The term concubines can have different connotations today, with some people using it to refer to a mistress or long-term girlfriend of an unmarried man. The most modern form of concubinage today is often seen as a common law marriage, where two people who are unmarried express a commitment to spend their lives together. These modern-day forms of concubinage may not be seen as legal in many areas, but the relationship and level of commitment is often still respected.

Commitment and Respect

Although concubines were seen as second-class citizens in the eyes of the law, this does not mean their relationships were lacking in commitment and respect. In fact, many biblical concubines were emotionally and spiritually attached to their partners. Although the rights of concubines have drastically changed, there are still cultural and religious considerations to take into account when examining these types of relationships in the modern world.

The Legal Implications

Today, there is not an agreed-upon definition of what constitutes a concubine, with countries’ definitions of such varying greatly. South Africa, for instance, defines concubinage as any form of union that is not legally recognized or married. On the other hand, countries like Brazil have laws addressing ownership of a concubine, wherein if found guilty of wrong-doing, a man is responsible for any damage sustained to his concubine.
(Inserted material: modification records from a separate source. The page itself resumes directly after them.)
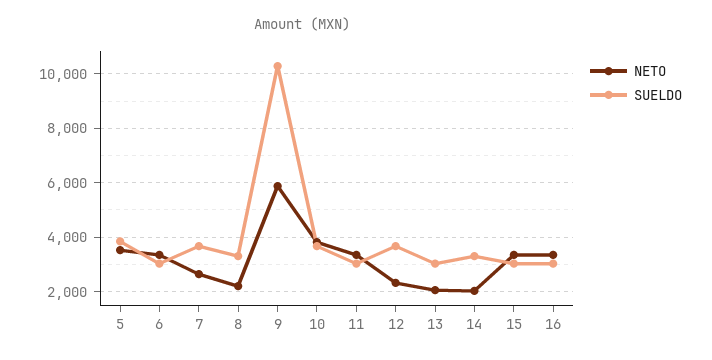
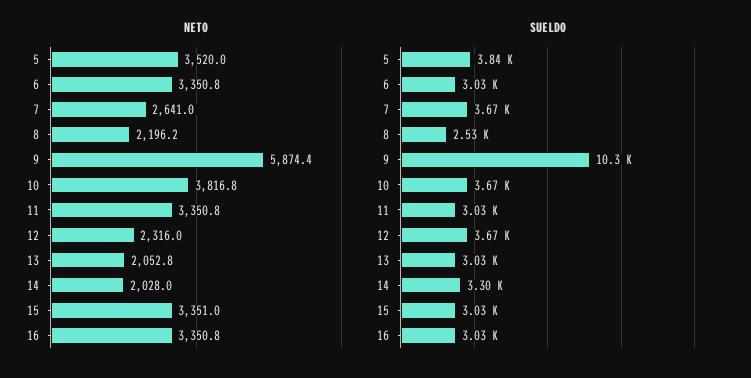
SUELDO, 8: 3250 -> 2530

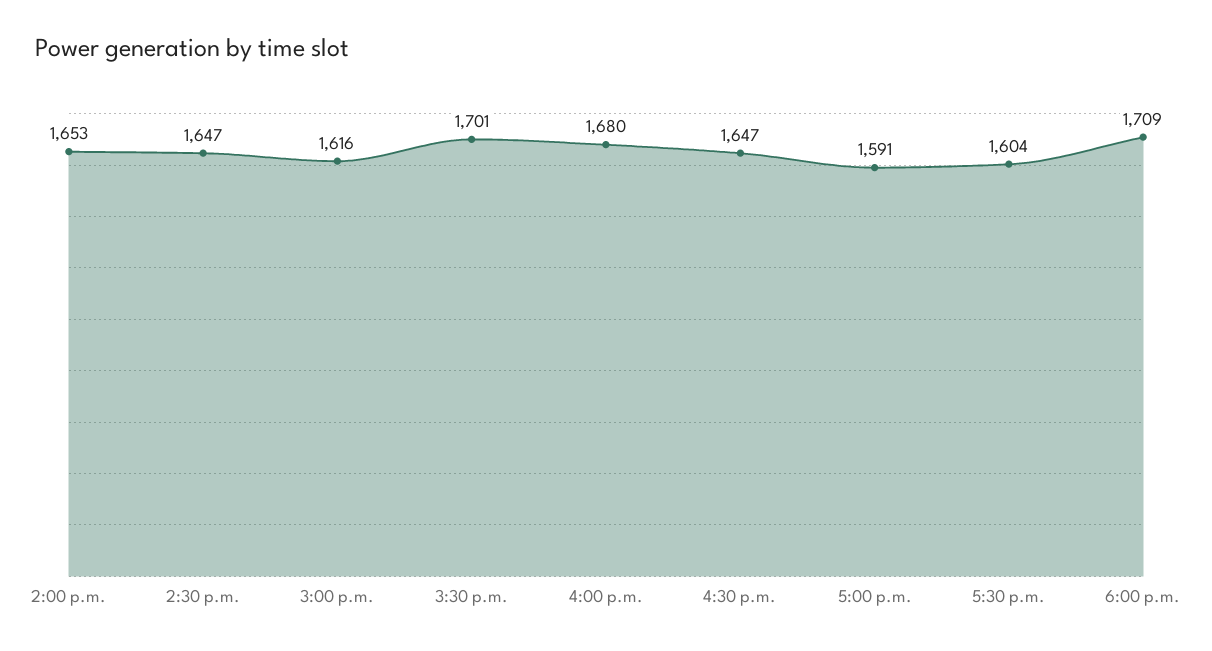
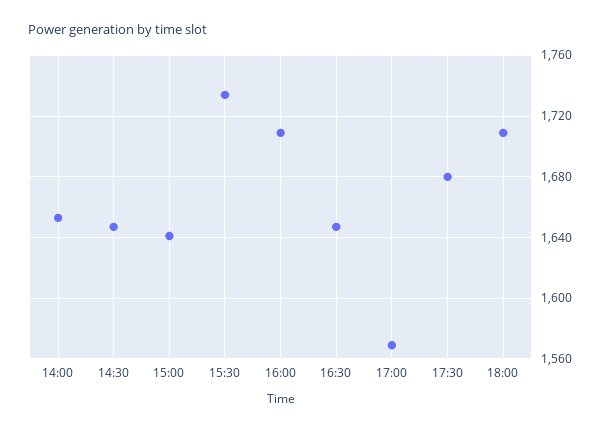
3:00 p.m.: 1616 -> 1640
3:30 p.m.: 1701 -> 1735
4:00 p.m.: 1680 -> 1710
5:00 p.m.: 1591 -> 1570
5:30 p.m.: 1604 -> 1680

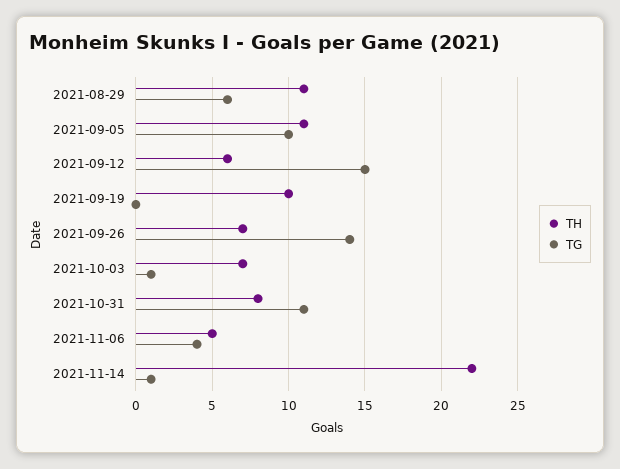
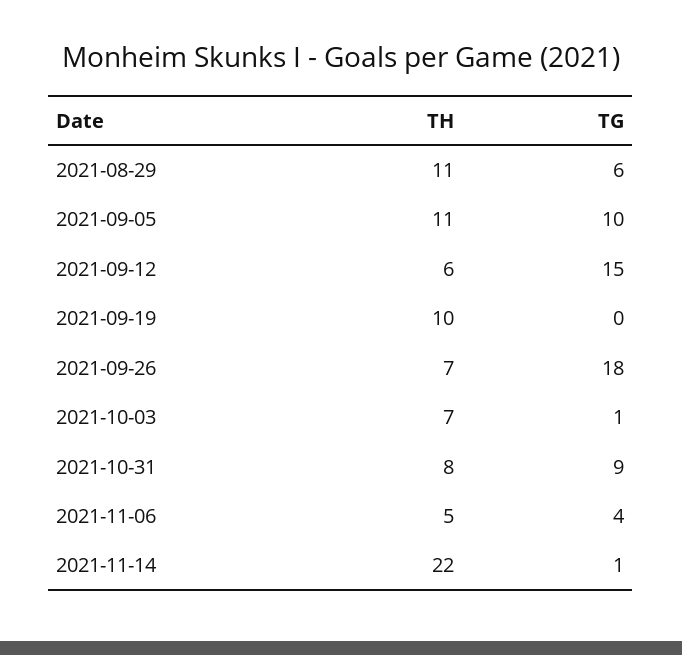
TG, 2021-09-26: 14 -> 18
TG, 2021-10-31: 11 -> 9

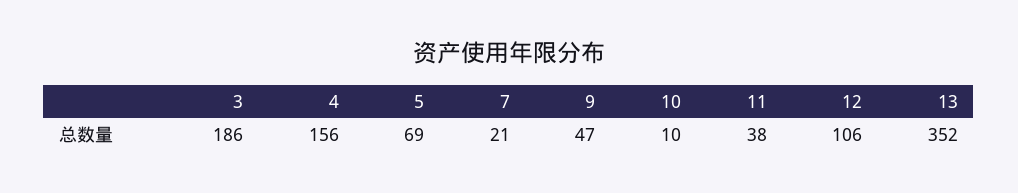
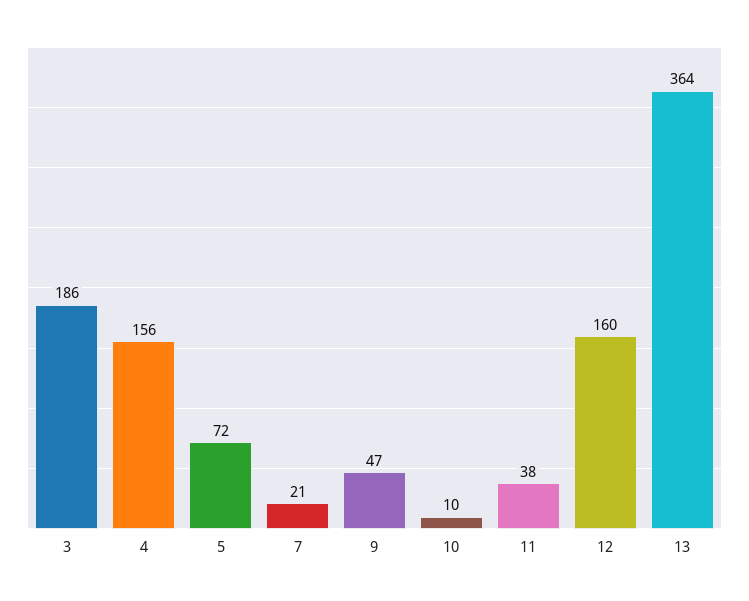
5: 69 -> 72
12: 106 -> 160
13: 352 -> 364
The legal implications of concubines in the Bible are still very much applicable today, with some countries recognizing concubines and granting them more rights than modern day unmarried couples. Because of this, it is important to understand the historical dynamics of these types of relationships. The stories of the concubines found in the Bible can provide insight into these types of relationships, even if they were very much bound by the cultural norms of the time.

Cultural Relevance

Concubines in the Bible have cultural relevance even in the modern day. While there may have been some outdated practices in the past, the situation today is a far cry from the concubinage in Biblical times. Looking back at the stories of Biblical concubines can provide insight into a much greater collective of cultures and beliefs. It is also a reminder that the boundaries for relationships in Biblical times may not be applicable today.

Inherent Value of Concubines

Concubines in the Bible were often seen as inferior to wives, however they still had inherent value. Looking at the story of Caleb and his father-in-law’s concubine not only provides a moral lesson on respect but also a recognition of a concubine’s value in a patriarchal society. Although there is still a long way to go in terms of equality between all genders, the stories of Concubines in the Bible can provide valuable insight into the progress made throughout the ages.

Marcos Reyna is a Christian author and speaker. He is dedicated to helping create disciples of Christ through spreading the power of the gospel to others. He has written several books and articles on a variety of theological topics, including matters of faith, worship, biblical studies, practical ethics, and social justice. A trained theologian and devotee of spiritual writing, Marcos has a mission to spread Christian love everywhere. He lives with his family in Nashville, TN where he spends his days encouraging others to seek Christ's grace in all things.